Read from Darwin‘s VOYAGE OF THE BEAGLE Vol. 29, pp. 306-316
25 A Goddess and Her Mortal Lover
Brynhild, Woden’s daughter, carried the dead heroes to Valhalla where they could feast and fight without dying; until a sin divested her of divinity, and she fell in love with Sigurd.
Read: LAY OF BRYNHILD Vol. 49, pp. 391-395
26 Peace Amid Strife
While Europe was shaken with wars, Thomas à Kempis lived in happy seclusion in his convent. His writings convincingly reflect the serenity and happiness of a man who has found peace – a peace that surpasses all understanding.
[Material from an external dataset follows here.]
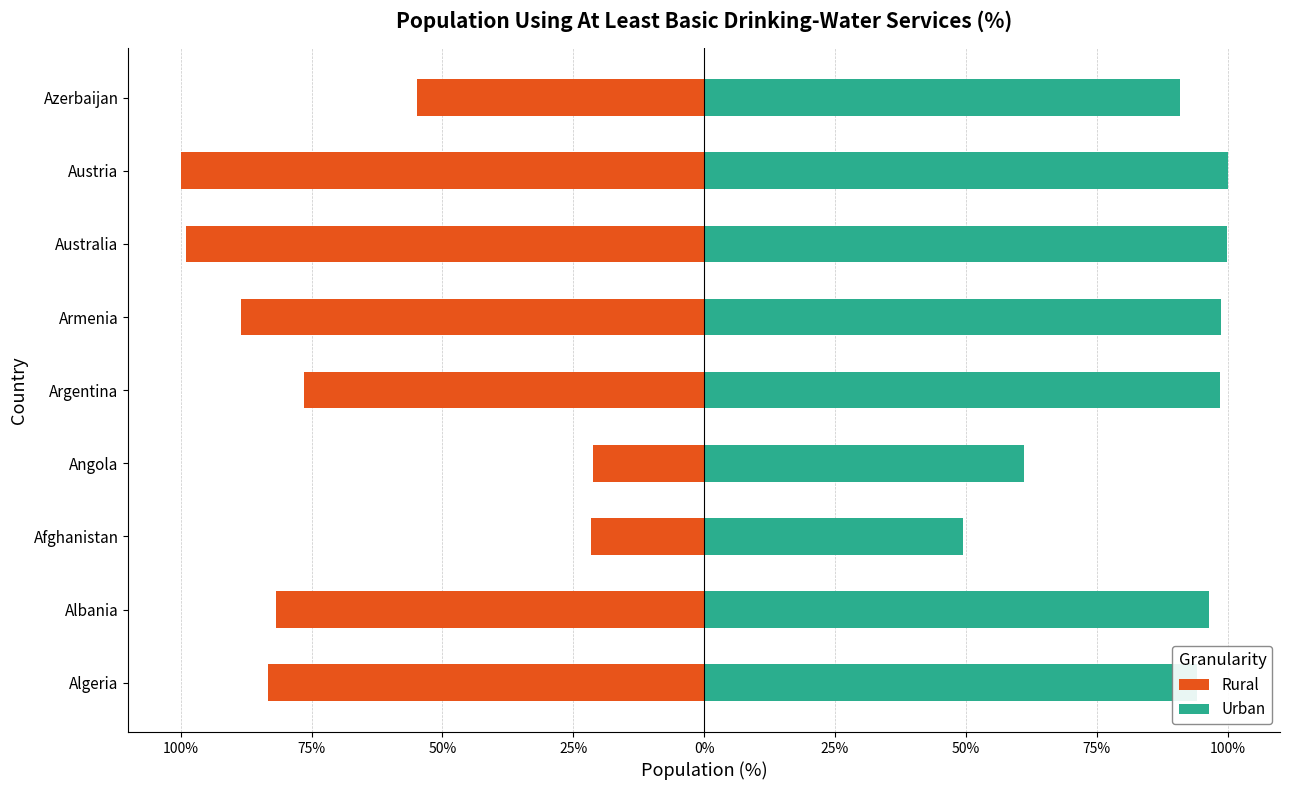

What is the value of the Rural bar at the 5th from the left?

-76.4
(Thomas à Kempis died July 26, 1471.)
Read from Thomas à Kempis Vol. 7, pp. 205–211
27 Once Surgeons Operated in Frock Coats
The use of antiseptics in surgery is new. Hardly more than a half century ago surgeons operated in frock coats. Lord Lister, surgeon to Queen Victoria, was among the first to advocate scrupulous cleanliness in dressing wounds.
(Lister publishes paper on antiseptic treatment, July 27, 1867.)
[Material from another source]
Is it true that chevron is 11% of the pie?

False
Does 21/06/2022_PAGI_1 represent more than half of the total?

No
Read: ON THE ANTISEPTIC PRINCIPLES Vol. 38, pp. 257-267
28 An Idyl of Agriculture
Cowley portrays the ideal life – that of a farmer, and blazons it forth in heraldry. “A plow in a field arable” – to him, the most honorable of all emblems.
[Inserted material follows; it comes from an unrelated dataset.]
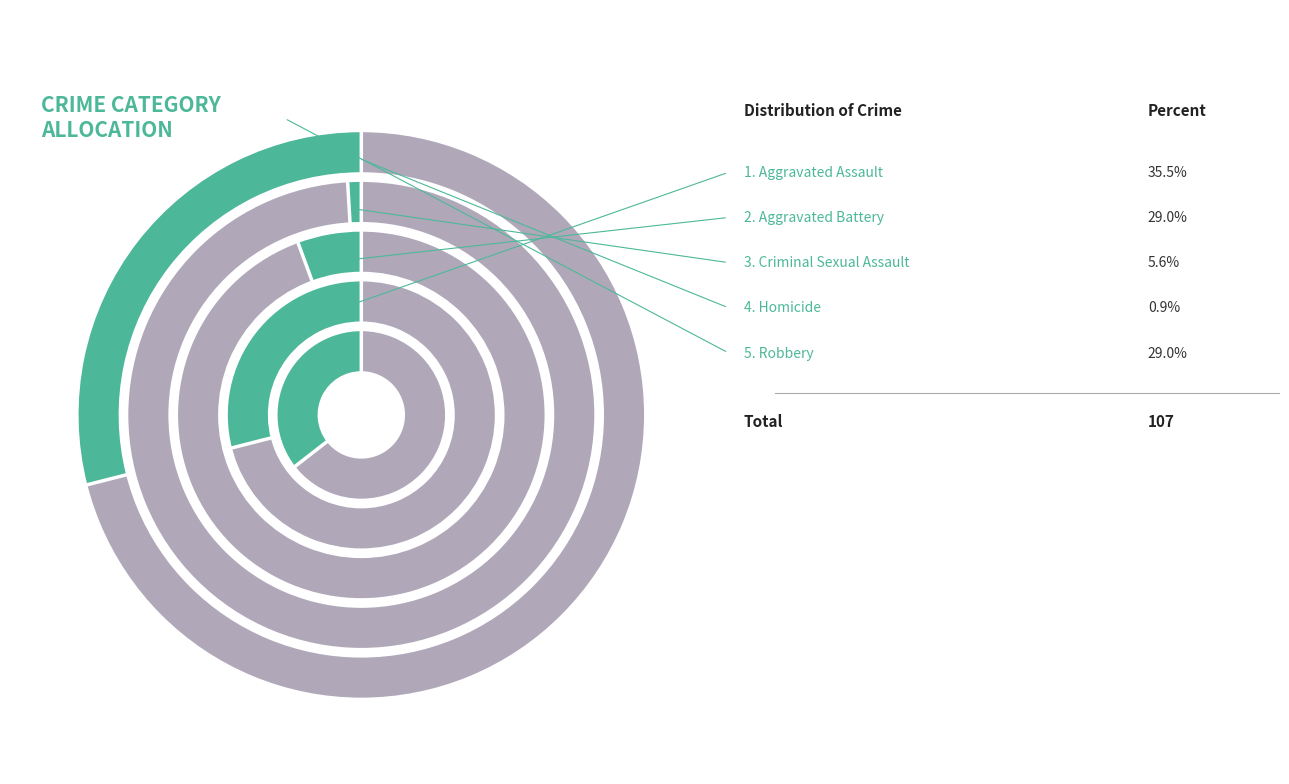

Rank the categories by value from lowest to highest.

Homicide, Criminal Sexual Assault, Aggravated Battery, Robbery, Aggravated Assault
(Abraham Cowley died July 28, 1667.)
Read: Cowley‘s OF AGRICULTUREVol. 27, pp. 61-69
29 Stonehenge – England’s Unsolved Mystery
Stonehenge, that group of huge, rudely architectural stones on a vast plain in England, was erected no man knows when, nor why, nor how. Emerson, America’s greatest thinker, visited this monument and was amazed at the “uncanny stones.”
Read: Emerson‘s STONEHENGE Vol. 5, pp. 453-462
30 The First English Colony in North America
When the whole coast of America north of Florida was free to the first comer, Sir Humphrey Gilbert navely chose to settle on the rugged shores of Newfoundland. Read the glowing account of his great adventure “to plant Christian inhabitants in places convenient.”
(Gilbert lands at Newfoundland near St. John’s, July 30, 1583.)
Read: Gilbert‘s VOYAGE TO NEWFOUNDLAND Vol. 33, pp. 263-273
31 Charm School for Women
Lack of education, writes Defoe, makes a woman “turbulent, clamorous, noisy – ” Defoe defied his generation and preached equal education for women. To-day we have co-education, but have we the benefits Defoe predicted?
(Defoe pilloried for defiance of public opinion, July 31, 1703.)